Am Startturm

Die Arbeiten an der Raumsonde haben in den letzten Wochen schnelle Fortschritte gemacht, wie Michael Wittig, verantwortlicher Manager der Startkampagne von Mars Express, aus Baikonur berichtet.

Autor: Michael Stein

Der Startturm in Baikonur, von dem aus Mars Express am 2. Juni starten wird.
(Foto: ESA)

Wir haben unsere Einzeltests erfolgreich abgeschlossen, und der Stress für das Team hat in den letzten Tagen nachgelassen. Die Solarpaneele sind montiert und Mars Express ist in seine externe Thermal-Isolationsfolie (Multi Layer Insulation oder MLI) eingepackt: Die Sonde ist jetzt eine echte Schönheit geworden!

In der Zwischenzeit sind wir nach draußen zur Startplattform gewechselt, wo wir die abschließenden Vorbereitungen an der Raumsonde ausführen werden, während sie in den letzten fünf Tagen vor dem Start auf der Spitze der Rakete sitzen wird. Von unserem Hotel zur Startrampe zu fahren ist ein Abenteuer für sich. Die Plattform ist 50 Kilometer vom Hotel und rund 25 Kilometer von den wichtigsten Integrations-Einrichtungen entfernt, wo wir bisher gearbeitet haben, und der Straßenzustand ist weit von dem entfernt, womit der durchschnittliche verwöhnte Westeuropäer vertraut ist.

Als wir uns dem Startgebiet nähern passieren wir die Stelle, von wo aus die meisten Besucher den Start beobachten werden. Sie ist nur 1,5 Kilometer von dem Punkt entfernt, von wo aus die Rakete starten wird, was einen atemberaubenden Blick auf die in den Himmel steigende Rakete ermöglichen wird!

Den Elementen trotzen
Die meisten von uns werden im Mars Express Kontrollzentrum sein, üblicherweise der „Bunker“ genannt. Es ist unterirdisch und rund 150 Meter von der Startplattform entfernt gelegen. Während wir die Treppen in den Kontrollraum hinabsteigen verstehe ich woher er seinen Namen hat: Der Platz im Inneren ist sehr beengt und die dicken Betonwände sind wie bei Luftschutzbunkern im 2. Weltkrieg. Von hier aus also werden wir die letzten Stunden unseres Raumschiffs auf dem Planeten Erde überwachen…

Zeit, mit der Arbeit zu beginnen. Wir müssen verschiedene elektronische Ausrüstungsgegenstände und einige Kabel auf die Spitze des Startturms bringen.

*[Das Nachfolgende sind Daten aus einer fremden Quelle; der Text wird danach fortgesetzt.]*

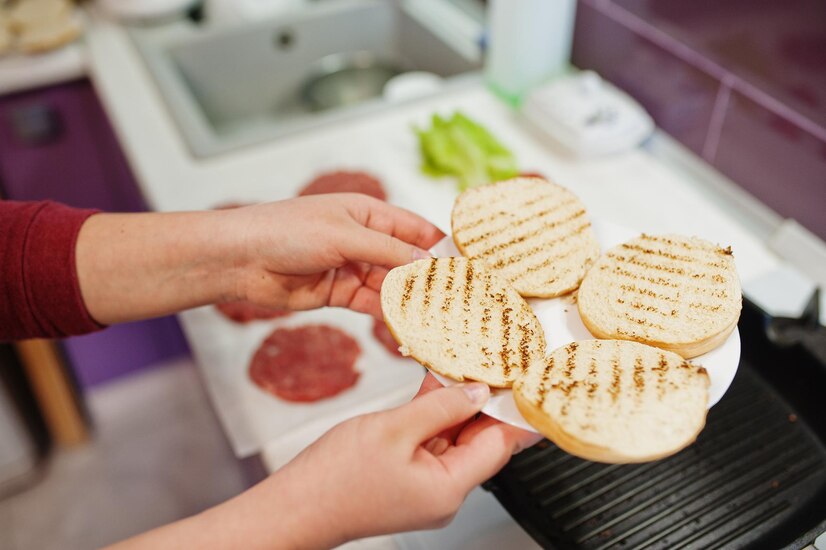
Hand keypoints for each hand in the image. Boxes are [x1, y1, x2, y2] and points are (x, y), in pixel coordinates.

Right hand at [109, 375, 541, 549]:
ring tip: (465, 364)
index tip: (529, 382)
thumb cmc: (333, 480)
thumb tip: (474, 391)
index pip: (500, 444)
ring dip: (456, 403)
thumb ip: (439, 406)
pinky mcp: (405, 477)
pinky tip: (432, 384)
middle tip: (495, 361)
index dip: (514, 410)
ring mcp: (423, 486)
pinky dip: (432, 414)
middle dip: (484, 400)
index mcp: (449, 488)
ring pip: (453, 437)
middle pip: (478, 440)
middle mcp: (442, 492)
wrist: (294, 506)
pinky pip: (429, 441)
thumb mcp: (393, 429)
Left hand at [225, 194, 443, 317]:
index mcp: (368, 213)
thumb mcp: (344, 236)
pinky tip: (408, 325)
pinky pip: (372, 304)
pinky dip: (388, 314)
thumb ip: (388, 252)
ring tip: (438, 317)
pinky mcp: (339, 294)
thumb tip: (428, 263)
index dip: (441, 246)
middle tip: (458, 300)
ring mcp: (352, 268)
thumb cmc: (286, 231)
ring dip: (411, 300)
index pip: (415, 229)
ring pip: (391, 286)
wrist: (240, 260)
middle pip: (406, 260)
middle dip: (429, 279)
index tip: (467, 267)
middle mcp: (363, 239)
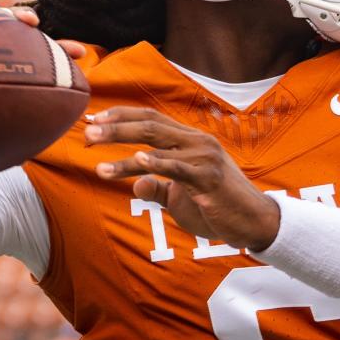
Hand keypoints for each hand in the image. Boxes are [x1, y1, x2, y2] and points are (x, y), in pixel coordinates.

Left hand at [86, 106, 279, 250]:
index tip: (93, 118)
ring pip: (155, 141)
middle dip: (114, 125)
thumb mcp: (180, 199)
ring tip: (93, 145)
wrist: (253, 223)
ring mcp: (203, 156)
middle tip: (86, 129)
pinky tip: (136, 161)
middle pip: (149, 123)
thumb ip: (159, 189)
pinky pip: (176, 167)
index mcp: (190, 141)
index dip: (122, 116)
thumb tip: (136, 185)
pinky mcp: (208, 177)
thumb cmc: (218, 209)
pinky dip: (155, 162)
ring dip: (121, 143)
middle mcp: (196, 141)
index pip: (151, 118)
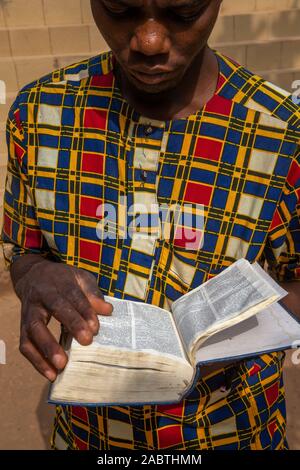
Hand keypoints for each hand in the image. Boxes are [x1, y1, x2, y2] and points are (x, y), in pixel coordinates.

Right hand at [15, 260, 112, 381]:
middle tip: (86, 342)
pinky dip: (36, 361)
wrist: (33, 275)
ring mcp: (30, 311)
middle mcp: (43, 295)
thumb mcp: (80, 278)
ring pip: (34, 329)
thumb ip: (92, 293)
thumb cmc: (63, 280)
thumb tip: (107, 310)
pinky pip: (25, 344)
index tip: (95, 327)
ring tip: (62, 366)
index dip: (84, 310)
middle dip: (71, 325)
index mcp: (60, 282)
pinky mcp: (23, 326)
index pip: (73, 296)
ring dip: (47, 348)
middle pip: (55, 309)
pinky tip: (51, 374)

Das wird die Verbindung sein, über die unsere Computer im Bunker in den letzten Stunden vor dem Start mit Mars Express sprechen werden, und wir müssen sicherstellen, dass am Tag X alles funktionieren wird. Ein kleiner Aufzug bringt uns an die Spitze des Turms, wo alles permanent zu schwanken scheint. Als wir aus dem Lift treten wird es noch schlimmer: Wir sind auf einer offenen Plattform, rund 30 Meter über der Erde, und das Geländer erreicht kaum meine Hüfte. Wir müssen Windstärke 4-5 haben, es ist kalt, und auf einmal fühle ich mich wie auf einem Segelboot im Sturm.

Wir brauchen rund fünf Stunden um unsere gesamte Ausrüstung hier oben zu installieren und alle Verbindungen zum Bunker zu überprüfen. Ein gutes Ende eines schwierigen Arbeitstages!

Als der Wind abflaut erinnere ich mich an einen der emotionalsten Momente meines Berufslebens. Vor drei Jahren, während der Cluster II-Startkampagne, arbeiteten wir am selben Startturm, als plötzlich ein entferntes Grummeln unsere Arbeit unterbrach und jeder aufschaute. Eine Proton-Rakete mit dem ersten russischen Modul für die Internationale Raumstation hatte gerade abgehoben, gute 50 Kilometer von uns entfernt, und wir konnten sie als kleinen Punkt über uns sehen. Wir brachten die Cluster II-Mission damals zu einem guten Ende, und jetzt haben wir alle ein gemeinsames Ziel – den erfolgreichen Start von Mars Express!